Friday, November 4, 2016

Form Literal Floods





This driver hasn’t shaved in a few days.  Neither have I.  He’s been efficiently cutting up the side lane of Jing Mi Lu and we’re paused at the penultimate light, before the entrance to the highway.  He seems tired.  This job must be cement.  I’ve suggested a few directional matters.  He’s taken them all in silently.  Another cab just cut in front of us, with a move that would have elicited a Ginsburg howl back home.  This guy was nonplussed. The two-hundred and thirty-eighth dick move I’ve endured this afternoon. All in a day’s work.  



The other day I came up upon this exit in the opposite direction and the entrance I’m now approaching was completely backed up.  They’d closed the entrance on account of a dignitary’s visit.  Our sun goes down earlier now.  It pops back up later and later.  This will all get worse.  I must check as it is almost certainly quite close to daylight savings in the USA.  Then we’ll be back to calculating eleven hour (or is it thirteen?) hours of difference with our time out here.

My older one is reading “Like Water for Chocolate” at school.  My wife had read the book when we visited Mexico a few years back.  Years ago it seemed like everyone was reading Laura Esquivel’s novel.   But for some reason, I had never dug in.  My daughter’s teacher was kind enough to lend her a second copy so I could read it when she did and so I set aside some time this weekend to read it. 

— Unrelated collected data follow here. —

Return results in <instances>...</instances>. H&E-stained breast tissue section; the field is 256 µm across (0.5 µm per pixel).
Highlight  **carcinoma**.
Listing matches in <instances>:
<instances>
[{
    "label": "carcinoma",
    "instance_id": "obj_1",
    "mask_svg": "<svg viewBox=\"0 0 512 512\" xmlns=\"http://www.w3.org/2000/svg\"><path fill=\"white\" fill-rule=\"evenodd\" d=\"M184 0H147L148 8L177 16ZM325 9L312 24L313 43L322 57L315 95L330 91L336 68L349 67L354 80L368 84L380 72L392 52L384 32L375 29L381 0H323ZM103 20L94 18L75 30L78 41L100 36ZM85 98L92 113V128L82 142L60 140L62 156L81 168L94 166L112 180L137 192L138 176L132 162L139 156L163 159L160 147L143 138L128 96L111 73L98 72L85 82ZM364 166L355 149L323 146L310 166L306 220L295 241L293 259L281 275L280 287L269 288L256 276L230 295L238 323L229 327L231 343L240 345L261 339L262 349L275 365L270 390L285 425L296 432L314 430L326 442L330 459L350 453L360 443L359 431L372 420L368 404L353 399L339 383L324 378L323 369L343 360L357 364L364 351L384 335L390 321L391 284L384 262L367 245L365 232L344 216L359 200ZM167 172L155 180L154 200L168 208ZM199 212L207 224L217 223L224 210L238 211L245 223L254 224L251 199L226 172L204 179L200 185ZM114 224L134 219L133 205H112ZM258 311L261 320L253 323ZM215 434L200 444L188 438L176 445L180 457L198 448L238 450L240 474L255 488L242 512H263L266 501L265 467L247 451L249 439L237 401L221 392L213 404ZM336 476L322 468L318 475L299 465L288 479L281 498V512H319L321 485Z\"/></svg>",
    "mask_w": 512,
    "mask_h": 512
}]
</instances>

It was pleasant to suddenly be in Mexico for a while where the revolutionaries are civil and the mothers are tough and the food preparation is meticulous, evocative, the love repressed and then destructive.  Happy as well to spend time in a novel of magic realism where tears form literal floods and flatulents can be fatal.  I was drawn to Tita, but like most readers I spent most of the twelve months explored wishing she’d tell Pedro to go get lost.  That they died making love in the end wasn’t terribly sad to me.  But that the decent, loyal doctor was thwarted and disposed of, after years of waiting, in favor of the opportunistic Pedro, this was melancholy and that this doctor’s name was “John” elevated things to proper tragedy.  

  

More than once though, I found myself wishing for the magic realism that had left me gobsmacked.  It’s been years since I’ve read Gabrielle Garcia Marquez or Isabelle Allende.  Rushdie’s "Midnight’s Children" had that quality, as did Mo Yan’s “Republic of Wine.”  Beijing traffic reports are ripe for magical disruption.